I had my first proper boyfriend/first kiss/first love when I was 14/15. I’m fairly sure I was his first girlfriend and first kiss too.
It only lasted a few months but I was besotted and we used to write each other love letters (no emails/texting back then, and we went to different schools in the same town but lived quite far from each other).
He then dumped me - I don’t think I ever knew why, he was a nice guy and not a player - and broke my heart. Our paths didn’t really cross again, although he did send me a letter when I was about 17 apologising for what happened (a friend of mine had bumped into him and told him “Kitsilano hates you!” which wasn’t true, but anyway – teens, eh?).
I have from time to time wondered what happened to him and had idly googled him but without any success – he has a reasonably common name. It was only recently that I thought to google him and the name of the small village he grew up in and I immediately came across an obituary for him, reporting that he had died in 2019 after a long battle with cancer. He was quite successful in his chosen career so there were a couple of obituaries in national publications, and in addition his wife (now widow) is a professional writer who has written at length about his illness and her subsequent bereavement.
Even though I hadn’t seen or heard from him in decades I have felt quite affected by his death, both because of what he meant to me for a brief time but also I suppose because it is always hard to think about people dying so young.
I am tempted to reach out to his widow to offer my condolences, but I just can’t work out if this would be inappropriate and not welcomed by her. Both because it is now a number of years since he died, but also because she may not want to hear from an ex-girlfriend, even though it was just a teen romance from many years before they met.

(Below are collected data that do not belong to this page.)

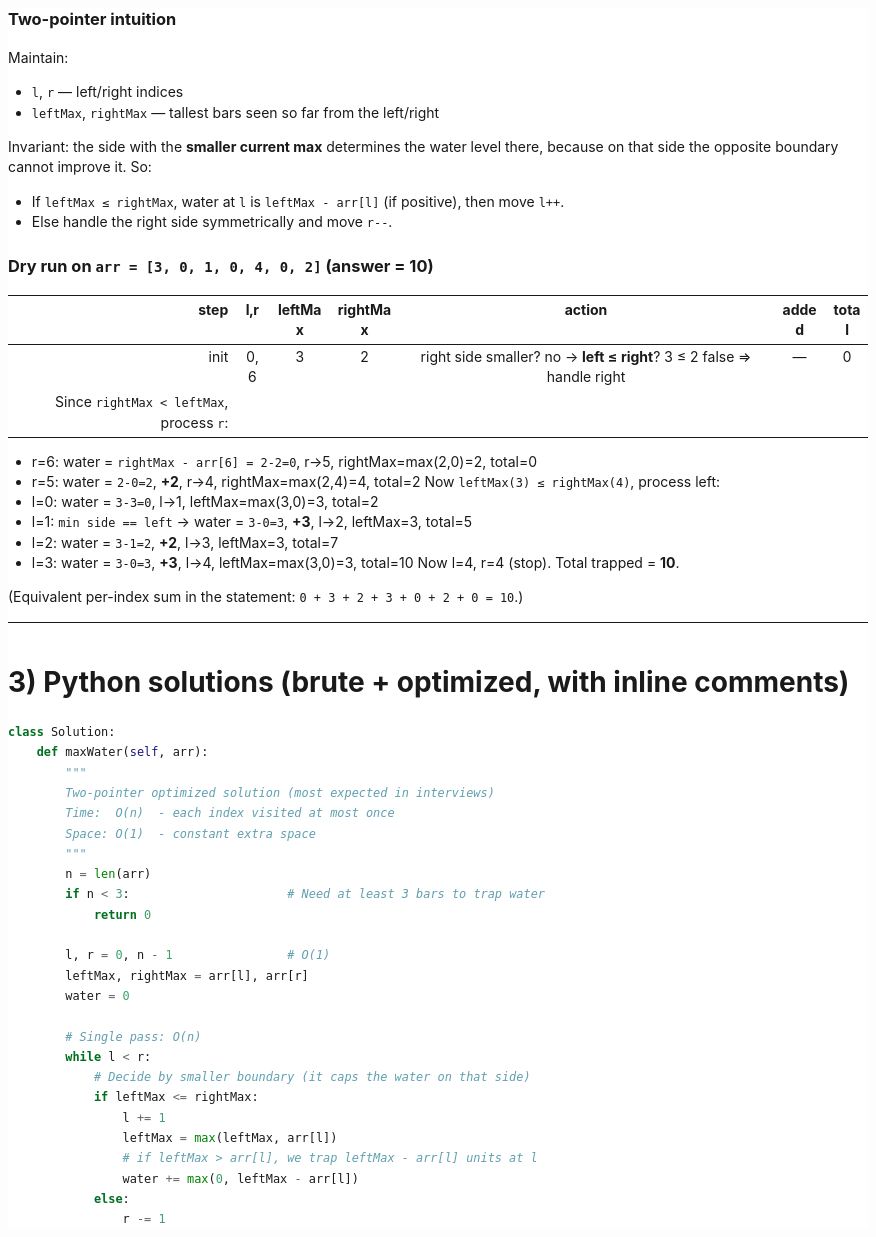 ### Two-pointer intuition

Maintain:

* `l`, `r` — left/right indices
* `leftMax`, `rightMax` — tallest bars seen so far from the left/right

Invariant: the side with the **smaller current max** determines the water level there, because on that side the opposite boundary cannot improve it.
So:

* If `leftMax ≤ rightMax`, water at `l` is `leftMax - arr[l]` (if positive), then move `l++`.
* Else handle the right side symmetrically and move `r--`.

### Dry run on `arr = [3, 0, 1, 0, 4, 0, 2]` (answer = 10)

|                                     step | l,r | leftMax | rightMax |                                 action                                | added | total |
| ---------------------------------------: | :-: | :-----: | :------: | :-------------------------------------------------------------------: | :---: | :---: |
|                                     init | 0,6 |    3    |     2    | right side smaller? no → **left ≤ right**? 3 ≤ 2 false ⇒ handle right |   —   |   0   |
| Since `rightMax < leftMax`, process `r`: |     |         |          |                                                                       |       |       |

* r=6: water = `rightMax - arr[6] = 2-2=0`, r→5, rightMax=max(2,0)=2, total=0
* r=5: water = `2-0=2`, **+2**, r→4, rightMax=max(2,4)=4, total=2
  Now `leftMax(3) ≤ rightMax(4)`, process left:
* l=0: water = `3-3=0`, l→1, leftMax=max(3,0)=3, total=2
* l=1: `min side == left` → water = `3-0=3`, **+3**, l→2, leftMax=3, total=5
* l=2: water = `3-1=2`, **+2**, l→3, leftMax=3, total=7
* l=3: water = `3-0=3`, **+3**, l→4, leftMax=max(3,0)=3, total=10
  Now l=4, r=4 (stop).
  Total trapped = **10**.

(Equivalent per-index sum in the statement: `0 + 3 + 2 + 3 + 0 + 2 + 0 = 10`.)

---

# 3) Python solutions (brute + optimized, with inline comments)

```python
class Solution:
    def maxWater(self, arr):
        """
        Two-pointer optimized solution (most expected in interviews)
        Time:  O(n)  - each index visited at most once
        Space: O(1)  - constant extra space
        """
        n = len(arr)
        if n < 3:                      # Need at least 3 bars to trap water
            return 0

        l, r = 0, n - 1                # O(1)
        leftMax, rightMax = arr[l], arr[r]
        water = 0

        # Single pass: O(n)
        while l < r:
            # Decide by smaller boundary (it caps the water on that side)
            if leftMax <= rightMax:
                l += 1
                leftMax = max(leftMax, arr[l])
                # if leftMax > arr[l], we trap leftMax - arr[l] units at l
                water += max(0, leftMax - arr[l])
            else:
                r -= 1
```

I also suspect that she will have been contacted by many other people who have been bereaved/widowed young and who could relate to what she has written and wanted to share their own experiences with her, and perhaps it is all a bit much for her. She may also now be in a different place (although from her more recent writing online I do not get the impression she has found anyone else, although she may just have chosen not to write about it).
But on the other hand, she might like to hear from someone else who has fond memories of her late husband and at the end of the day we both loved him, (albeit I'm not of course comparing my relationship with hers).
I don’t think there is a right answer but am really torn, and would welcome views particularly from anyone who has suffered a similar bereavement if you feel able to share them.